Task goal> Reproduce the passage of the comment thread starting at "December 11th, 2018 at 1:30" and ending at "pick-up. Go Blue!".

Passage for review>
--------------------------------------------------
December 11th, 2018 at 9:17 AM ^
I was wondering if/hoping that this would happen. Excellent!
December 11th, 2018 at 1:23 PM ^
Why is this excellent. We just gave a scholarship to ANOTHER kid with zero power 5 offers.
Too bad Tyrece Woods daddy didn't play at Michigan, because he's going to end up at either Howard or WMU now. But hey, trust the coaches right?
December 11th, 2018 at 1:30 PM ^
Does it just suck every day to be you?
December 11th, 2018 at 2:00 PM ^
May not be self aware enough to realize it.
December 11th, 2018 at 3:22 PM ^
A grey shirt to a 3 star legacy. the horror. Jon Runyan Jr., 2015 3-star, #124 at his position.
the horror.
December 11th, 2018 at 4:40 PM ^
His All Big Ten 1st-Team selection doesn’t count on account of his recruiting rankings.
December 11th, 2018 at 9:18 AM ^
Any grey shirt is a great recruiting pick-up. Go Blue!
--------------------------------------------------
(Transcribed page contents)

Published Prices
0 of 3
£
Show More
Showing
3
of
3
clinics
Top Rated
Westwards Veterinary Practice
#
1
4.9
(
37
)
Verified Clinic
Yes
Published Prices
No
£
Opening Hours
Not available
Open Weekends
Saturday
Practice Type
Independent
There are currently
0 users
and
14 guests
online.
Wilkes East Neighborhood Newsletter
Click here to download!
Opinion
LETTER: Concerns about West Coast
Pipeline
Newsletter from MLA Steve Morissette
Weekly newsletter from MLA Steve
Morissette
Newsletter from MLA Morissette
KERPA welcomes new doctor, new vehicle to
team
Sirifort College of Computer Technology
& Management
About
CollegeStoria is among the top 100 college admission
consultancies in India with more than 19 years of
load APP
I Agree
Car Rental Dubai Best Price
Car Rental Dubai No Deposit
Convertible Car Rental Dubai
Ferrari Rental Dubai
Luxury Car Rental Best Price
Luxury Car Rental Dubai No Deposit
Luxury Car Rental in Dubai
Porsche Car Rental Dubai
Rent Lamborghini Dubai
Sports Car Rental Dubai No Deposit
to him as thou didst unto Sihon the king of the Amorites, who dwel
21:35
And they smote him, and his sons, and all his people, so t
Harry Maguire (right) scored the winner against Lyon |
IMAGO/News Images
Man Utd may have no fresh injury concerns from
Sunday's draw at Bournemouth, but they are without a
--------------------------------------------------
Result for this task>
December 11th, 2018 at 1:30 PM ^
Does it just suck every day to be you?
December 11th, 2018 at 2:00 PM ^
May not be self aware enough to realize it.
December 11th, 2018 at 3:22 PM ^
A grey shirt to a 3 star legacy. the horror. Jon Runyan Jr., 2015 3-star, #124 at his position.
the horror.
December 11th, 2018 at 4:40 PM ^
His All Big Ten 1st-Team selection doesn’t count on account of his recruiting rankings.
December 11th, 2018 at 9:18 AM ^
Any grey shirt is a great recruiting pick-up. Go Blue!